The idea behind the Atkins Diet, or the low-carbohydrate diet, is that cutting way back on carbohydrates will cause the body to use stored body fat for fuel instead of the stream of sugar and starches that most Americans typically load up on. Instead of eating packaged desserts that are filled with sugar and flour, or depriving yourself of foods that bring you pleasure, find substitutes and enjoy healthier treats.

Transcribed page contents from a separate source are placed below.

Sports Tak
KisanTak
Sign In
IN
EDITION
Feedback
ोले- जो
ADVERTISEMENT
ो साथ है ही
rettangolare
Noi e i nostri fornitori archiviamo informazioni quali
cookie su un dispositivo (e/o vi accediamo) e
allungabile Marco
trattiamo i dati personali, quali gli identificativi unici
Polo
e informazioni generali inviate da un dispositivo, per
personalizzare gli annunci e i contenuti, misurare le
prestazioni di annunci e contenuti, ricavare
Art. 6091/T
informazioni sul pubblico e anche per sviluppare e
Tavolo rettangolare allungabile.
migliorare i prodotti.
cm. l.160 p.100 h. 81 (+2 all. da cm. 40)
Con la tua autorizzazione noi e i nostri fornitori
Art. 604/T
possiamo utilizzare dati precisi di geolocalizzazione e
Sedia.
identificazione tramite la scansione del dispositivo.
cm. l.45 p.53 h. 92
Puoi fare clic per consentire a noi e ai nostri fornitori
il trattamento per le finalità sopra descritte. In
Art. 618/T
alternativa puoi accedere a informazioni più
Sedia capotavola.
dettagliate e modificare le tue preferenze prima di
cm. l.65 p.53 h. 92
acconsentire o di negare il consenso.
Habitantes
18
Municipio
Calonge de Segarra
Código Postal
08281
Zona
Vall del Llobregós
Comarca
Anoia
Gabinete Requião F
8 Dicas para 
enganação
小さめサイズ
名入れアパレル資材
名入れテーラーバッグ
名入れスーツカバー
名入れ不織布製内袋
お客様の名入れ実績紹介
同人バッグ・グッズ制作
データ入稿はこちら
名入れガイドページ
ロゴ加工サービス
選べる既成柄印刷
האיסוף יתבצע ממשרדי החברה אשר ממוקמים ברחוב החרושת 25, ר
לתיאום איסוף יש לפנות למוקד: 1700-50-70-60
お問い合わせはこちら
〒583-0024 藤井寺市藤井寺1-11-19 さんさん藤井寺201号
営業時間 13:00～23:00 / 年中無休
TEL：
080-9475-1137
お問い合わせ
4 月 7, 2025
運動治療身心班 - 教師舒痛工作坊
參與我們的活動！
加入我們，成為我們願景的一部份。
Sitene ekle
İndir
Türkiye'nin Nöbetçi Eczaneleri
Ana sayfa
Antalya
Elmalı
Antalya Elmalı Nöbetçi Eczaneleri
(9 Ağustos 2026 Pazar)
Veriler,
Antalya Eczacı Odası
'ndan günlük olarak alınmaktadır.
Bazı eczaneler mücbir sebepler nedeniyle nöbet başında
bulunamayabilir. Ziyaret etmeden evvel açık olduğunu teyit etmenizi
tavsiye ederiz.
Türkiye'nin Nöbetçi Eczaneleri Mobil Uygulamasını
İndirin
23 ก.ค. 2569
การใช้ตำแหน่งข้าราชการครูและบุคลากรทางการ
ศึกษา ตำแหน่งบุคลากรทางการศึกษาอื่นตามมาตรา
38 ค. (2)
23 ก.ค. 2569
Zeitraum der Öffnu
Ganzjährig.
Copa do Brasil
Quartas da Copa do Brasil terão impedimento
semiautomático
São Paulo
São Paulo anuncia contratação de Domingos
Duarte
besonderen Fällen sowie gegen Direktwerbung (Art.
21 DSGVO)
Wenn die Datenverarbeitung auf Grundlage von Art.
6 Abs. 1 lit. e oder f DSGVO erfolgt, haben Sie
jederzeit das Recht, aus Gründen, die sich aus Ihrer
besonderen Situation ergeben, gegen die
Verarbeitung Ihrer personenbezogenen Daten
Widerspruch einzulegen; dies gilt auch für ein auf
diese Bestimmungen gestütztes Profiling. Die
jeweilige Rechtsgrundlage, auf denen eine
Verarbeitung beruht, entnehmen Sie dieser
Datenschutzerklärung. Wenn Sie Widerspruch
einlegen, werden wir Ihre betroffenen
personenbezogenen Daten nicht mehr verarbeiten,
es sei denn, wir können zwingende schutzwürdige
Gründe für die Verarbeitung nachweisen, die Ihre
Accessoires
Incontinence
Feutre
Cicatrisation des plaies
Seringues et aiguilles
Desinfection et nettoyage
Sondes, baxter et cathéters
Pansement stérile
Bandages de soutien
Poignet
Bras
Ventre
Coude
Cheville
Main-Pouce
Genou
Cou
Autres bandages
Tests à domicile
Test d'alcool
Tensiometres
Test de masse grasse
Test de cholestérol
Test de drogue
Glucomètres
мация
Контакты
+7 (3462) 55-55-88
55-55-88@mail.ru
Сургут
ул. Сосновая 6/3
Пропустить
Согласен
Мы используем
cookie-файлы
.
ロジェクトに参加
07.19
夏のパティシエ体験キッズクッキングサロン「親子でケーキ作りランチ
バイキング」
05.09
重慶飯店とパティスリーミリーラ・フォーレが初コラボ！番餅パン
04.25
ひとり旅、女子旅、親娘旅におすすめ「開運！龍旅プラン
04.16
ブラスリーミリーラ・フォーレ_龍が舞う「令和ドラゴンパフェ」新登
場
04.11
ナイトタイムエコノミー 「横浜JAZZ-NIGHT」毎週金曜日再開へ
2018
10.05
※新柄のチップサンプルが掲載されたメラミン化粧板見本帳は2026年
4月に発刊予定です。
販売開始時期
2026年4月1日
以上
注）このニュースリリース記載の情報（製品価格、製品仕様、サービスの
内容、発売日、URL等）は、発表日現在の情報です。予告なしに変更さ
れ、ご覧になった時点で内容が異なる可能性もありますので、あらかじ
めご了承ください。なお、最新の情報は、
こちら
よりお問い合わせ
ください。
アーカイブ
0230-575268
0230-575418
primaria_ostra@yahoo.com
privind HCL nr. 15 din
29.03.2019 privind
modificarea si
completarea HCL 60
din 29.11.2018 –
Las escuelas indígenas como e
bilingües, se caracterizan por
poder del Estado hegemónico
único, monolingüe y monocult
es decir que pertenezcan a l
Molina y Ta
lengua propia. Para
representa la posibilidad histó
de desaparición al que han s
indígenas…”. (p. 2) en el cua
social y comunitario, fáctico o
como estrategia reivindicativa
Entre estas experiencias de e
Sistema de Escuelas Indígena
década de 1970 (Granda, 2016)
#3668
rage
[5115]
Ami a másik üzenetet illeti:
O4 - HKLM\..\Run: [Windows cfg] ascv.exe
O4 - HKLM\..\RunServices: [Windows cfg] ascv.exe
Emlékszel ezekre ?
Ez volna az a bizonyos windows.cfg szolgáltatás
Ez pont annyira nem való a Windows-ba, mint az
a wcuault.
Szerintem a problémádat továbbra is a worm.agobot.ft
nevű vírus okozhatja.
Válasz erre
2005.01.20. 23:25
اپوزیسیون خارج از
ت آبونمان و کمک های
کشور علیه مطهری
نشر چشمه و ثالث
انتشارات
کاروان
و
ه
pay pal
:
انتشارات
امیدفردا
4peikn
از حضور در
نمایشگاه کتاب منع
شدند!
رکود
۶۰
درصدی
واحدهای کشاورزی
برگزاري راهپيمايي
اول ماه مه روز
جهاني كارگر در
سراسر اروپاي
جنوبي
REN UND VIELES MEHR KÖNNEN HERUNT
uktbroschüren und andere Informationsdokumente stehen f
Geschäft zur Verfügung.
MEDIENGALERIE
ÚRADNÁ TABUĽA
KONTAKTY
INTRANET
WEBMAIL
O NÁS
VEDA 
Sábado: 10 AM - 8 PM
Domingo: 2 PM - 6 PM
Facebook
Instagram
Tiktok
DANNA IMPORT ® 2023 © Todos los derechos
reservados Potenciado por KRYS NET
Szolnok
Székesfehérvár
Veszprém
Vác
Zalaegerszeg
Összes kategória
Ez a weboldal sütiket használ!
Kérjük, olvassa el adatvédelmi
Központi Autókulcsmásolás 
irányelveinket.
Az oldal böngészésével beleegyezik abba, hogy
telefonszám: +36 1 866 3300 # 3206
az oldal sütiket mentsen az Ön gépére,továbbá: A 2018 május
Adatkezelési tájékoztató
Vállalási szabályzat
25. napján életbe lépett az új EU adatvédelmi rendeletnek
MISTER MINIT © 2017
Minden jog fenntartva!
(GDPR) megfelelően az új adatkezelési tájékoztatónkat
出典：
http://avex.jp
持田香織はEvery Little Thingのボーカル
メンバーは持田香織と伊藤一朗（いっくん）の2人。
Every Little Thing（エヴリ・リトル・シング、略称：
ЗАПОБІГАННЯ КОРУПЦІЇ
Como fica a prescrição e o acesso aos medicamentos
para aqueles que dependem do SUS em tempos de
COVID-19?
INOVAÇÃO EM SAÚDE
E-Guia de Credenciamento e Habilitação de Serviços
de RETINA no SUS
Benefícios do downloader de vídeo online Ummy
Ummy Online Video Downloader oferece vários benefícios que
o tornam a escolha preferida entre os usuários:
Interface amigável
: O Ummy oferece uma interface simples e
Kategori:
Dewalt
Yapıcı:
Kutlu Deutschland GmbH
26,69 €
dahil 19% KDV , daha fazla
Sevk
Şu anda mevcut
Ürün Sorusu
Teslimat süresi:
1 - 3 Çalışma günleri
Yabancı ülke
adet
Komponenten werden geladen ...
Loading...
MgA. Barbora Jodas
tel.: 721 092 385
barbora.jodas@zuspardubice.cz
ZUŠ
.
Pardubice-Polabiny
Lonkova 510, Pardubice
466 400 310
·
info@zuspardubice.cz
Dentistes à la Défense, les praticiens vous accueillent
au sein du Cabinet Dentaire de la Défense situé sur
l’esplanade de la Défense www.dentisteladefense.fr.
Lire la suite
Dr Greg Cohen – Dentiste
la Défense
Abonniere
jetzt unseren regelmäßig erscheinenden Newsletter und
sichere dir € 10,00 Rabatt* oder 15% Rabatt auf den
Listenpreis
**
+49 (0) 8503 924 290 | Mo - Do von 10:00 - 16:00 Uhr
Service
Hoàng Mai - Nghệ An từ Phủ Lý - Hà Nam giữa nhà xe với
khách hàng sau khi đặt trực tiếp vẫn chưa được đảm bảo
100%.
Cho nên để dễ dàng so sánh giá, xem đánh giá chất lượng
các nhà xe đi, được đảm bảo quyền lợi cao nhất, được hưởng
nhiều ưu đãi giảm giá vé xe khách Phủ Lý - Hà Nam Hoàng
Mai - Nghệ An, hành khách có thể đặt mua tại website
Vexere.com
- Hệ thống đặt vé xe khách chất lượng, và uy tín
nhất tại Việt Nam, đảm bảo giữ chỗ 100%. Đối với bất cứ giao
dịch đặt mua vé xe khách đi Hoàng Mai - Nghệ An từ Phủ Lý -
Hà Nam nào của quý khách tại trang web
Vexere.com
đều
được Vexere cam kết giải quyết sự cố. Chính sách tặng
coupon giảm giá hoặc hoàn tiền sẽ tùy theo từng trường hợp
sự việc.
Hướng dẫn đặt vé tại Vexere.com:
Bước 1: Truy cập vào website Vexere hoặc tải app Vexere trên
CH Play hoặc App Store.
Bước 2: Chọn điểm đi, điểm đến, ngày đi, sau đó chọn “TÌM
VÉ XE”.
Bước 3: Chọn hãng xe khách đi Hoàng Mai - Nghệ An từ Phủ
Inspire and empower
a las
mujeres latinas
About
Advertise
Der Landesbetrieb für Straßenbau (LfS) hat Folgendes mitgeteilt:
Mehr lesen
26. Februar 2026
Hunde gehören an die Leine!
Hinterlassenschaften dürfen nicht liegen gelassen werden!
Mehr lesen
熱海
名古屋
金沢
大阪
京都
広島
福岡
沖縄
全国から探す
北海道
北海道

Low-Carb Strawberry Delight
Follow the directions on a package of strawberry gelatin. Add 1/2 cup of sliced fresh strawberries and stir. Pour into dessert cups and refrigerate until it sets. With a second package of strawberry gelatin, combine it with the hot water in the first step, but leave out the second step. Cool in the refrigerator but not until it is set. Gently fold 1/2 cup of whipped cream into the unset gelatin. Scoop this onto the tops of the set strawberry gelatin. Serve cold. The low-carb strawberry delight has about 16 to 18 g of carbohydrates.
Low-Carb Custard
Whip 6 eggs then add 1/2 cup of Splenda, 1 cup of cream, 1 cup of water and 1 tsp. vanilla or almond extract. Mix with hand mixer on medium for approximately 3 minutes. Pour this into ramekins or oven-proof custard cups. Sprinkle with nutmeg. Place the ramekins or custard cups into a pan with approximately 1 inch of water. Bake in a 350 degree oven for 30 minutes. Remove from the oven and let it cool for about 10 minutes before serving. It may be refrigerated. This low-carb custard has approximately 4 g of carbohydrates.
Low-Carb Fudge
Combine 1 package of sugar-free chocolate pudding with 2 tbsp. of brown sugar substitute, 1/2 cup of cream and 1 tbsp. of crème de cacao. Pour into saucepan and turn the burner on low heat. Stir in approximately 5 tbsp. of peanut butter (creamy or chunky). After the peanut butter is melted and well blended, pour into an 8-by-8 inch baking pan that has been sprayed with cooking spray. Refrigerate for approximately 1 hour, until firm. Cut this into 16 squares. Each square has approximately 25 g of carbohydrates.
Pumpkin Pudding
Mix 2 cups of ricotta cheese, 1 tsp. vanilla, 4 tbsp. of Splenda, 1 tbsp. pumpkin pie spice, 1/4 tsp. nutmeg and 1/4 tsp. cinnamon. Spoon into dessert cups. You may top it with whipped cream. Each 1/2 cup serving of pumpkin pudding has approximately 4 g of carbohydrates without the whipped cream.